[GIVEN TEXT]:
** start **
Window mill 300 is coupled to whipstock connector 82 such that each lug 180 enters branch leg 340. Whipstock connector 82 and/or window mill 300 is rotated such that each lug 180 settles between upper wall 333 and lower wall 335. A frangible fastener 355 is threshed into threaded passage 182. Fastener 355 passes through lug 180 and extends into slot 342. With this arrangement, lug 180 is constrained in lug pocket 320 and may travel between upper wall 333 and lower wall 335.

When ready to be installed into wellbore 34, third tubular section 62c may be hoisted and lowered into position and held at a rotary table (not shown). Second tubular section 62b may be brought into position and connected with third tubular section 62c. First tubular section 62a may then be connected with second tubular section 62b and tubular string 30 run into wellbore 34 to a selected depth at which point anchor 88 may be set.

During run in, it may be desirable to axially load tubular string 30 in compression and/or tension. In compression, lug 180 may travel toward and engage upper wall 333 as shown in FIG. 11B. In tension, lug 180 may travel toward and engage lower wall 335. With this arrangement, the window mill 300/whipstock connector 82 can withstand high loading in both tension and compression. Further, window mill 300 may be rotated such that lug 180 engages side surfaces (not of lug pocket 320 at lower wall 335. Side surface of longitudinal slot 342 at lower wall 335 enables window mill and whipstock 84 to withstand high rotary loads under both clockwise and counter-clockwise rotation. Thus, tubular string may be manipulated to clean internal surfaces of casing 40 with scraper or brush 90.

After setting anchor 88 it may be desired to separate window mill 300 and whipstock connector 82, lug 180 is positioned adjacent to upper wall 333 such as by slacking off on tubular string 30. A rotary force is applied to window mill 300 causing frangible fastener 355 to fail, e.g., break shear etc. Lug 180 may then transition up angled base wall 344 and pass out of lug pocket 320. Tubular string 30 may then be lifted to separate window mill 300 from whipstock connector 82.

Reference will now follow to FIGS. 12A-12B, wherein like reference numbers represent corresponding parts in the respective views, in describing a window mill 400 in accordance with yet another exemplary embodiment. Window mill 400 includes a plurality of lug pockets, one of which is indicated at 420 that provide an interface with whipstock connector 82 as will be detailed herein. Each lug pocket 420 is formed in a corresponding one of the plurality of blades 112, 113 and others.

In the exemplary embodiment shown, each lug pocket 420 is generally L-shaped and includes a longitudinally extending leg 430 including base wall 432, an upper wall 433, a lower wall 435, and a side wall 436. A branch leg 440 extends substantially perpendicularly outwardly of longitudinally extending leg 430. Longitudinally extending leg 430 includes a base wall 436 that extends between upper wall 433 and lower wall 435. Base wall 436 extends into window mill 400 a first depth and includes a longitudinally extending slot 442.
** end **
[REQUESTS]:
**1.** For each statement, answer yes or no according to the window mill passage, and quote the words that decide it: (a) In tension, lug 180 travels toward and engages upper wall 333. (b) Second tubular section 62b is connected with third tubular section 62c. (c) Each lug pocket 420 is generally U-shaped.
**2.** Reproduce the window mill passage from "In the exemplary" up to and including "extending slot 442.".
The material after the window mill passage is not needed here.

[MATERIAL PROVIDED]:
** start **
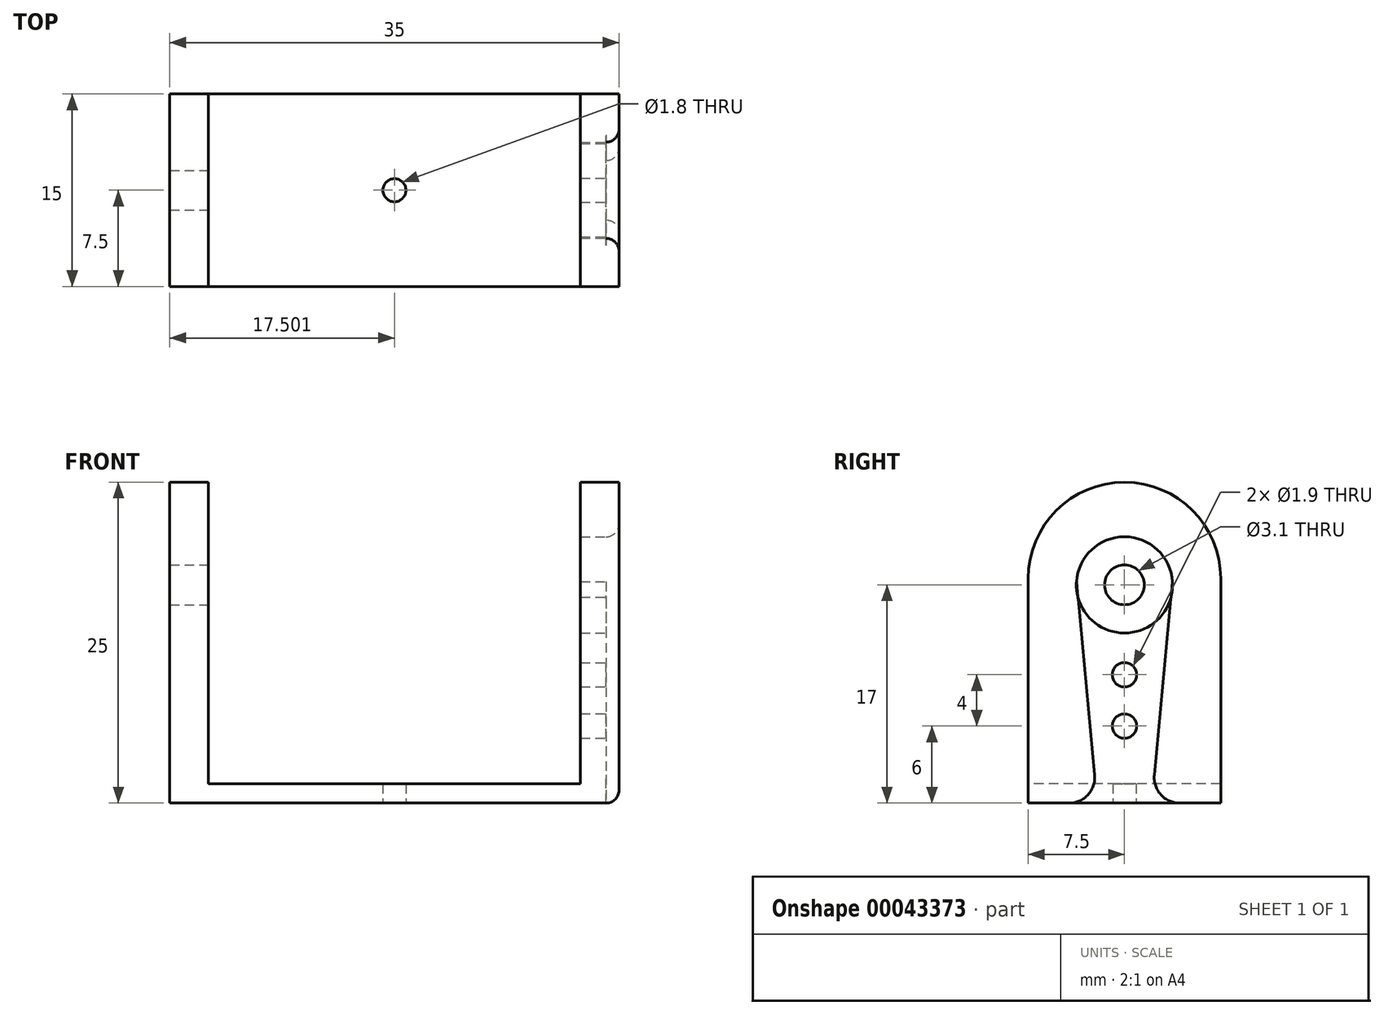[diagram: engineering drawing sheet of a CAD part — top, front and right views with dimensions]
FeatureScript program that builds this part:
** end **
[SOLUTIONS TO EACH TASK]:
**1.**
(a) No: "In tension, lug 180 may travel toward and engage lower wall 335."
(b) Yes: "Second tubular section 62b may be brought into position and connected with third tubular section 62c."
(c) No: "each lug pocket 420 is generally L-shaped"

**2.**
In the exemplary embodiment shown, each lug pocket 420 is generally L-shaped and includes a longitudinally extending leg 430 including base wall 432, an upper wall 433, a lower wall 435, and a side wall 436. A branch leg 440 extends substantially perpendicularly outwardly of longitudinally extending leg 430. Longitudinally extending leg 430 includes a base wall 436 that extends between upper wall 433 and lower wall 435. Base wall 436 extends into window mill 400 a first depth and includes a longitudinally extending slot 442.